# Youpy ! Ipod nano 1Go arrivé



## Tom-Tom (15 Février 2006)

Hello.
Depuis le temps que je fréquentes ces forums, je dois admettre que les produits estampillés d'une pomme m'attirent.
Et j'ai crqqué mercredi dernier pour un Ipod nano 1Go, commandé sur le store éducation.

Arrivé lundi à 8h30, par tnt.

Moi qui suis un habitué du monde PC, où tout est emballé à la vba vite, j'ai été surpris par la qualité de l'emballage.
Et l'Ipod en lui même est superbe, surtout dans sa housse en cuir.

JE met l'ipod en charge sur mon pc, Itunes démarre et charge 180 morceaux dessus, 20 minutes après je pars de chez moi en musique !

Premierr essai concluant avec Apple en tout cas.

L'ipod nano en lui-même : rien à redire : parfait. Même pas besoin de lirel a notice pour s'en servir tant c'est intuitif.

Bonne soirée.
Tom


----------



## Lamar (15 Février 2006)

C'est vrai qu'un produit Apple ça sent la qualité jusque dans l'emballage.


----------



## NightWalker (15 Février 2006)

c'est pour ça on raffole les photos de déballage


----------



## Tom-Tom (15 Février 2006)

NightWalker a dit:
			
		

> c'est pour ça on raffole les photos de déballage



Désolé, j'étais super pressé ce matin là.

Mais je pourrai toujours le remettre dedans et prendre des photos. Je verrai bien.

A plus.


----------



## saturnin (16 Février 2006)

Tom-Tom a dit:
			
		

> Premierr essai concluant avec Apple en tout cas.



Et c'est là que des idées de switch vont petit à petit s'insinuer dans ton esprit.
Si si... tu verras!


----------



## WebOliver (16 Février 2006)

NightWalker a dit:
			
		

> c'est pour ça on raffole les photos de déballage



Tiens, ça me fait penser, faut que je commande un produit Apple, et vite: j'ai pas déballé depuis (trop) longtemps.  

Sinon, bravo Tom-Tom pour ton achat.   Prends soin de ton nano: ça se raie vite ces trucs-là...  

En plus tu as droit à un peu de pub... iGeneration, c'est bien.  N'hésite pas à y faire un tour.


----------



## Kilian2 (16 Février 2006)

Bravo tu me fait envi


----------



## Tom-Tom (17 Février 2006)

WebOliver a dit:
			
		

> Prends soin de ton nano: ça se raie vite ces trucs-là...
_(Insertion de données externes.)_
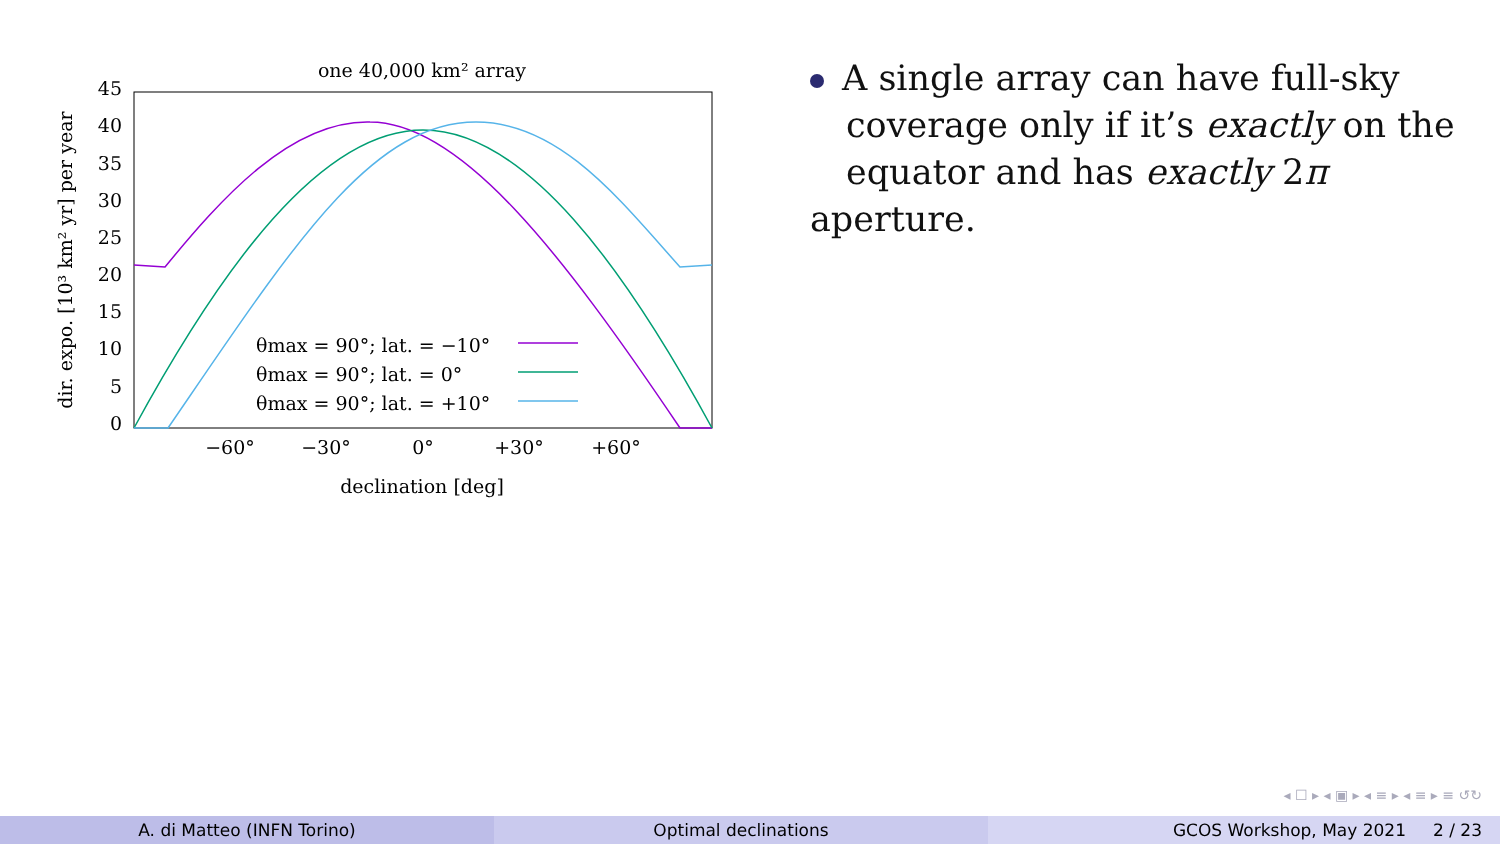one 40,000 km² array
45
40
35
30
25
20
15
10
5
0
−60°
−30°
0°
+30°
+60°
declination [deg]
dir. expo. [10³ km² yr] per year
θmax = 90°; lat. = −10°
θmax = 90°; lat. = 0°
θmax = 90°; lat. = +10°
A single array can have full-sky
coverage only if it’s exactly on the
equator and has exactly 2π aperture.
◂ ☐ ▸ ◂ ▣ ▸ ◂ ≡ ▸ ◂ ≡ ▸ ≡ ↺↻
A. di Matteo (INFN Torino) Optimal declinations GCOS Workshop, May 2021 2 / 23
Hello. Oui j'en prend soin : housse en cuir incase, qui se met à la ceinture : l'intérieur est comme du velours au toucher, et l'écran est protégé. C'est pas mal du tout.

Switch ? Oui quand mon pc (déjà 5 ans) sera monté au paradis, là j'opterai pour le Mac, mais le temps qu'il marche pourquoi changer ? Surtout que j'en suis content.
Promis quand je rentre, je mettrai des photos.

A+. Bonne soirée.
Tom


----------



## Steph-24 (17 Février 2006)

Ca me fait repenser au moment ou j'ai déballer mon iPod 5G en novembre dernier, la jolie boîte et la première fois qu'on pose les doigts sur ce magnifique objet qu'est l'iPod, un instant magique! 

Et depuis, je visite ce site presque tous les jours et je suis près à switcher dès que les nouveaux iBook sortiront! J'attends ce moment avec impatience!!

Apple c'est magique, c'est vraiment un monde à part mais tellement incroyable!

En tout cas bravo Tom-Tom pour l'aquisition de ce iPod Nano 1Go. Et bienvenue dans le monde Apple!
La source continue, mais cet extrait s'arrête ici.